-- How to complete this task --
Extract the opening line of the entries and every line after it, stopping at and including the line that contains "Picture 3: First". Do not include pictures.

==============================

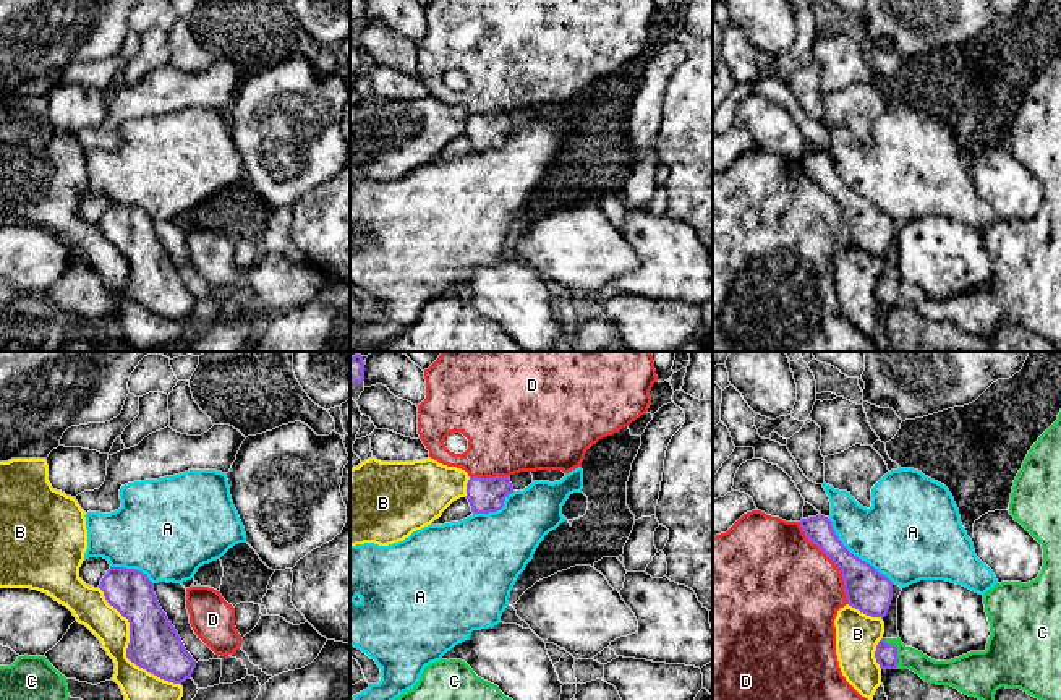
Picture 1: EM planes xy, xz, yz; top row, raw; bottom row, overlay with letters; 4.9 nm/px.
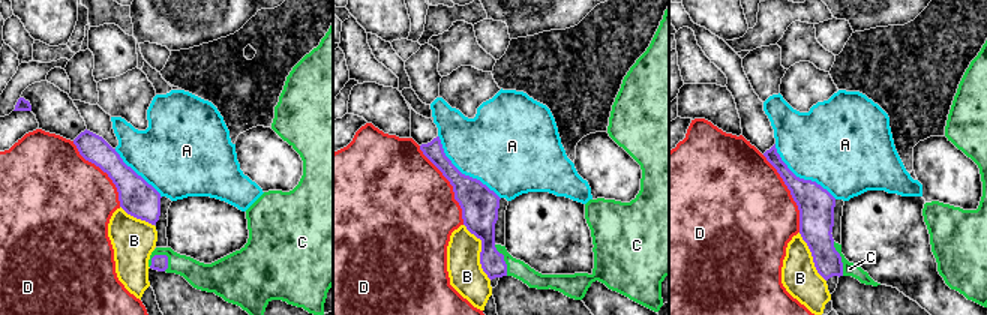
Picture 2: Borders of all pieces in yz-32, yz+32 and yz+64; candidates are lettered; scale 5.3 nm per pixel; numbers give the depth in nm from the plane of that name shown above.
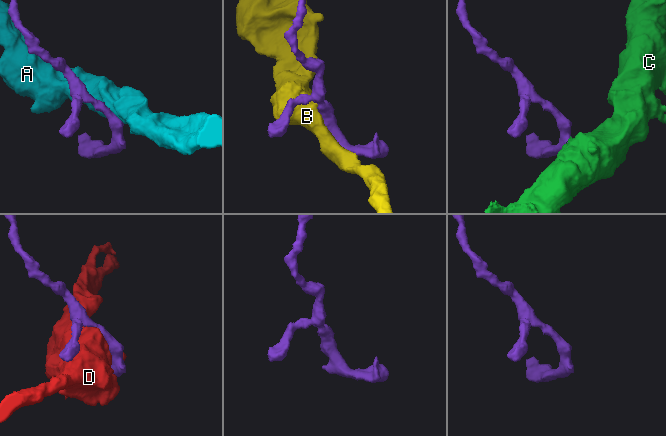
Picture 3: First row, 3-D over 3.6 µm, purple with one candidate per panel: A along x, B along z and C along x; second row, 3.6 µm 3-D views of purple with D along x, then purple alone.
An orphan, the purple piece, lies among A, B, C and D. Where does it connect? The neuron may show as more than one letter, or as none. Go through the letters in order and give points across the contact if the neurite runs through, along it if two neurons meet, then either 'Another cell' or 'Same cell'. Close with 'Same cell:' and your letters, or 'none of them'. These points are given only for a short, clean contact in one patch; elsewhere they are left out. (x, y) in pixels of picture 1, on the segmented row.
A: Another cell
B: Another cell
C: Path across: yz (886, 655), (896, 650), (930, 671), (940, 673). Same cell
D: Another cell
Same cell: C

==============================

-- Expected answer --
Picture 1: EM planes xy, xz, yz; top row, raw; bottom row, overlay with letters; 4.9 nm/px.
Picture 2: Borders of all pieces in yz-32, yz+32 and yz+64; candidates are lettered; scale 5.3 nm per pixel; numbers give the depth in nm from the plane of that name shown above.
Picture 3: First row, 3-D over 3.6 µm, purple with one candidate per panel: A along x, B along z and C along x; second row, 3.6 µm 3-D views of purple with D along x, then purple alone.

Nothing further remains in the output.